--- Reading text ---

Question: Write the value of the given inverse trigonometric expression \({{\tan }^{-1}}\left( \tan \dfrac{3\p...

Question

Write the value of the given inverse trigonometric expression ${{\tan }^{-1}}\left( \tan \dfrac{3\pi }{4} \right)$ .

Answer 1

Solution

Hint: For solving this question first, we will go through some important aspects like domain and range of the inverse trigonometric function $y={{\tan }^{-1}}x$ . First, we will use one of the basic formulas of the trigonometric ratio to write $\tan \dfrac{3\pi }{4}=-1$ in the given term. After that, we will use one of the basic formula of inverse trigonometric functions, i.e. ${{\tan }^{-1}}\left( -1 \right)=-\dfrac{\pi }{4}$ for giving the final answer for the question correctly.

Complete step-by-step solution -
Given:
We have to find the value of the following term:
${{\tan }^{-1}}\left( \tan \dfrac{3\pi }{4} \right)$
Now, before we proceed we should know about the inverse trigonometric function $y={{\tan }^{-1}}x$ . For more clarity look at the figure given below:

In the above figure, the plot $y=f\left( x \right)={{\tan }^{-1}}x$ is shown. And we should know that the function $y={{\tan }^{-1}}x$ is defined for $x\in \left( -\infty ,\infty \right)$ and its range is $y\in \left( -\dfrac{\pi }{2},\dfrac{\pi }{2} \right)$ .

--- Listed records ---

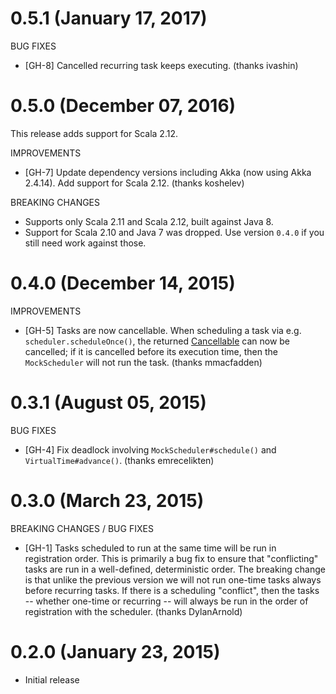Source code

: # 0.5.1 (January 17, 2017)

BUG FIXES

* [GH-8] Cancelled recurring task keeps executing. (thanks ivashin)


# 0.5.0 (December 07, 2016)

This release adds support for Scala 2.12.

IMPROVEMENTS

* [GH-7] Update dependency versions including Akka (now using Akka 2.4.14).  Add support for Scala 2.12.
  (thanks koshelev)

BREAKING CHANGES

* Supports only Scala 2.11 and Scala 2.12, built against Java 8.
* Support for Scala 2.10 and Java 7 was dropped.  Use version `0.4.0` if you still need work against those.


# 0.4.0 (December 14, 2015)

IMPROVEMENTS

* [GH-5] Tasks are now cancellable.  When scheduling a task via e.g. `scheduler.scheduleOnce()`, the returned
  [Cancellable](http://doc.akka.io/api/akka/2.3.9/index.html#akka.actor.Cancellable) can now be cancelled;
  if it is cancelled before its execution time, then the `MockScheduler` will not run the task.
  (thanks mmacfadden)


# 0.3.1 (August 05, 2015)

BUG FIXES

* [GH-4] Fix deadlock involving `MockScheduler#schedule()` and `VirtualTime#advance()`. (thanks emrecelikten)


# 0.3.0 (March 23, 2015)

BREAKING CHANGES / BUG FIXES

* [GH-1] Tasks scheduled to run at the same time will be run in registration order.
  This is primarily a bug fix to ensure that "conflicting" tasks are run in a well-defined, deterministic order.
  The breaking change is that unlike the previous version we will not run one-time tasks always before recurring tasks.
  If there is a scheduling "conflict", then the tasks -- whether one-time or recurring -- will always be run in the
  order of registration with the scheduler. (thanks DylanArnold)


# 0.2.0 (January 23, 2015)

* Initial release
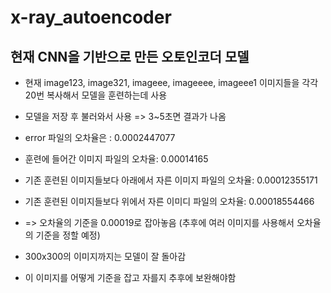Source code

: # x-ray_autoencoder

## 현재 CNN을 기반으로 만든 오토인코더 모델
- 현재 image123, image321, imageee, imageeee, imageee1 이미지들을 각각 20번 복사해서 모델을 훈련하는데 사용

- 모델을 저장 후 불러와서 사용 => 3~5초면 결과가 나옴

- error 파일의 오차율은 : 0.0002447077

- 훈련에 들어간 이미지 파일의 오차율: 0.00014165

- 기존 훈련된 이미지들보다 아래에서 자른 이미지 파일의 오차율: 0.00012355171

- 기존 훈련된 이미지들보다 위에서 자른 이미디 파일의 오차율: 0.00018554466

- => 오차율의 기준을 0.00019로 잡아놓음 (추후에 여러 이미지를 사용해서 오차율의 기준을 정할 예정)

- 300x300의 이미지까지는 모델이 잘 돌아감

- 이 이미지를 어떻게 기준을 잡고 자를지 추후에 보완해야함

---

◆ Exercise prompt:
Reproduce the part of the worked tangent solution above word for word, starting at "Question: Write the" and ending at "the question correctly.".

◆ Answer to this exercise:
Question: Write the value of the given inverse trigonometric expression \({{\tan }^{-1}}\left( \tan \dfrac{3\p...

Question

Write the value of the given inverse trigonometric expression ${{\tan }^{-1}}\left( \tan \dfrac{3\pi }{4} \right)$ .

Answer 1

Solution

Hint: For solving this question first, we will go through some important aspects like domain and range of the inverse trigonometric function $y={{\tan }^{-1}}x$ . First, we will use one of the basic formulas of the trigonometric ratio to write $\tan \dfrac{3\pi }{4}=-1$ in the given term. After that, we will use one of the basic formula of inverse trigonometric functions, i.e. ${{\tan }^{-1}}\left( -1 \right)=-\dfrac{\pi }{4}$ for giving the final answer for the question correctly.